One area of progress was the increase in the proportion of social care service users  receiving personal budgets, which rose from 38.3% to 51% for people of working-age, and from 45.2% to 57.9% for people aged over 65, from 2011-12 to 2012-13. The National Personal Budgets Survey, carried out by In Control and Lancaster University last year, found that service users generally reported better outcomes after moving from traditionally-commissioned care to personal budgets. But it also found that their impact was being undermined in some council areas by bureaucratic processes.

This was highlighted by Morris’s report, which said there was “common anecdotal evidence” that councils were not implementing personal budgets in line with good practice, by restricting how they are used and placing onerous auditing requirements on disabled people who use them.

The Morris report also said that cuts to social care budgets and welfare benefits were undermining independent living for disabled people. Latest official figures – not included in the Morris report – show there were 29% fewer people receiving council-funded social care in 2014-15 compared with 2008-9. The Association of Directors of Adult Social Services recently reported that councils have slashed care budgets by 26% from 2010-11 to 2014-15, after inflation and demographics have been taken into account.
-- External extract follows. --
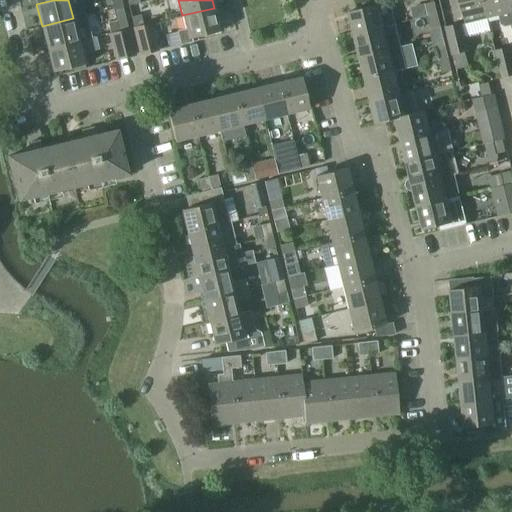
[(377,5),(348,12),(354,36),(394,26),(387,0),(379,0),(376,1),(377,5)]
The report also raised significant concerns about the abolition of the Independent Living Fund – which provides cash payments to fund additional social care for about 18,000 severely disabled people – next year. Though its budget will be transferred to councils, the government’s own assessment showed that most service users faced “the real possibility of a reduction in the funding they currently receive”.

Morris also cited analysis by the think-tank Demos that found that 3.7m would experience some loss of income as a result of the cumulative impact of government welfare changes and the abolition of the ILF, from 2010-17.
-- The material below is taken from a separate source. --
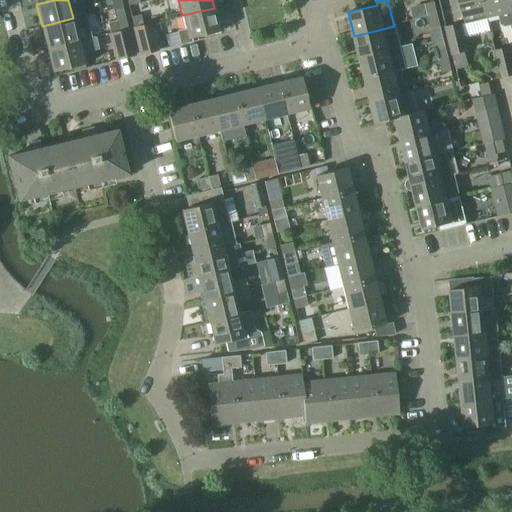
[(465,24),(487,18),(482,0),(448,0),(454,19),(464,17),(465,24)]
The report’s analysis was limited by the facts that most of the datasets on which evidence to track progress against the independent living strategy were scrapped after 2008. The coalition government has produced its own disability strategy, Fulfilling Potentialwhich aims to improve outcomes across six areas – education, employment, income health and wellbeing, choice and control and on the inclusivity of communities. The Office for Disability Issues has promised to produce an annual report on progress.

In response to the report, a spokesperson for the Department for Work and Pensions, which leads on disability for the government, said: “The UK has a generous system of support for disabled people, spending around £50bn a year on benefits and services. Our reforms will make sure the billions spent give more targeted support and better reflect today’s understanding of disability.”

The DWP also claimed that the figures used in the report were “inaccurate or out of date” and defended the abolition of the ILF, on the grounds that there was not a need to have a separate funding stream for social care in addition to local authority funding.